The whole listing, exactly as given: write it out, leaving out each image.

WORKING DATA =

————————

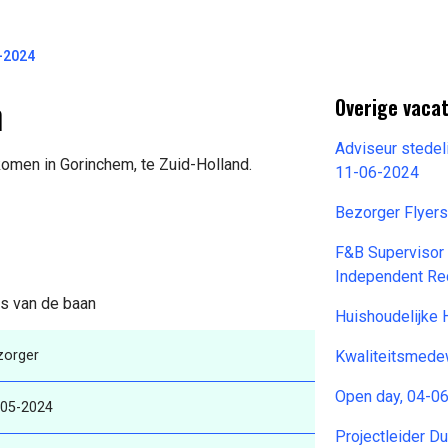
-2024
m
Overige vaca
Adviseur stedeli
komen in Gorinchem, te Zuid-Holland.
11-06-2024
Bezorger Flyer
F&B Supervisor 
Independent Re
ls van de baan
Huishoudelijke 
zorger
Kwaliteitsmede
Open day, 04-0
-05-2024
Projectleider D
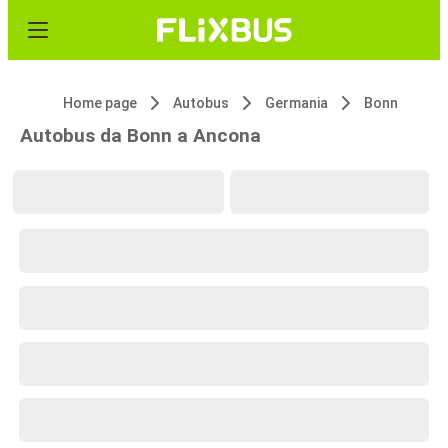
Home page
Autobus
Germania
Bonn
Autobus da Bonn a Ancona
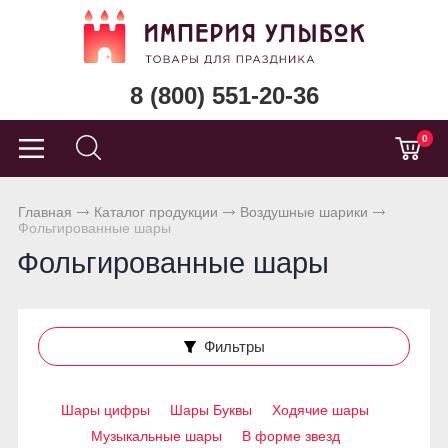
8 (800) 551-20-36
0
Главная
Каталог продукции
Воздушные шарики
Фольгированные шары
Фольгированные шары
Фильтры
Шары цифры
Шары Буквы
Ходячие шары
Музыкальные шары
В форме звезд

————————

THE ANSWER =
-2024
m
Overige vaca
Adviseur stedeli
komen in Gorinchem, te Zuid-Holland.
11-06-2024
Bezorger Flyer
F&B Supervisor 
Independent Re
ls van de baan
Huishoudelijke 
zorger
Kwaliteitsmede
Open day, 04-0
-05-2024
Projectleider D
Home page
Autobus
Germania
Bonn
Autobus da Bonn a Ancona
8 (800) 551-20-36
0
Главная
Каталог продукции
Воздушные шарики
Фольгированные шары
Фольгированные шары
Фильтры
Шары цифры
Шары Буквы
Ходячие шары
Музыкальные шары
В форме звезд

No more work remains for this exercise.